PartnershipsThe conservation issues of today are complex and challenging and often extend past District or state boundaries.  A network approach to conservation will ensure the sustainability of America’s land, water, wildlife, and cultural resources that are important to quality of life and local economies. 

District staff has established partnerships with a wide variety of local, State, and national groups in efforts to achieve habitat objectives or expand environmental education. Local partnerships with weed boards, water resource boards, rural volunteer fire departments, law enforcement departments, Scouts, 4-H clubs, and private landowners are essential to habitat preservation and conservation. The district has worked closely with SDGFP on projects such as hunting and fishing opportunities, disease issues, and management of habitat and invasive plants. District staff has developed partnerships with groups and agencies such as Ducks Unlimited, The Nature Conservancy, South Dakota State University, National Fish and Wildlife Foundation, USGS, and NRCS for habitat management, research, and environmental education. 

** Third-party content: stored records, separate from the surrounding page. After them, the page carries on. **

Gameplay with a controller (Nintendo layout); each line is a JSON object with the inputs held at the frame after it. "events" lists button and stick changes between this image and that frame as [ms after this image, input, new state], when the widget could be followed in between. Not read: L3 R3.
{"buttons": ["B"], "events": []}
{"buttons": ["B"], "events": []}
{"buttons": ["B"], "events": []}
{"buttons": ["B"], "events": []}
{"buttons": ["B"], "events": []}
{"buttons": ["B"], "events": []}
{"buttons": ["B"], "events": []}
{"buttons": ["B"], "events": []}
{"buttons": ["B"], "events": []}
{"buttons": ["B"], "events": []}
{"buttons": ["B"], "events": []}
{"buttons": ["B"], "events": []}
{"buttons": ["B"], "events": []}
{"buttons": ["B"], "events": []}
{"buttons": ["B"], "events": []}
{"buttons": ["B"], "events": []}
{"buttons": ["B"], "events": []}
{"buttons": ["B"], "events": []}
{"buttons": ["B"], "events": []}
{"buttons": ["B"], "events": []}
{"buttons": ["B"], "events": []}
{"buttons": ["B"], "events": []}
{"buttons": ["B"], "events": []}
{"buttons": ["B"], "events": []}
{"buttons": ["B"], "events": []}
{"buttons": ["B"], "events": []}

The National Wildlife Refuge System is committed to building partnerships which encourage conservation and preservation of our natural and cultural resources.  Partnerships with the Refuge System bring innovative approaches to solving land management and water disputes in the most environmentally protective manner.  Scientifically-informed and technologically-based stewardship of our public lands, waters, wildlife and special places must be collaborative efforts between the Refuge System, other government agencies, and private organizations if conservation efforts are to succeed.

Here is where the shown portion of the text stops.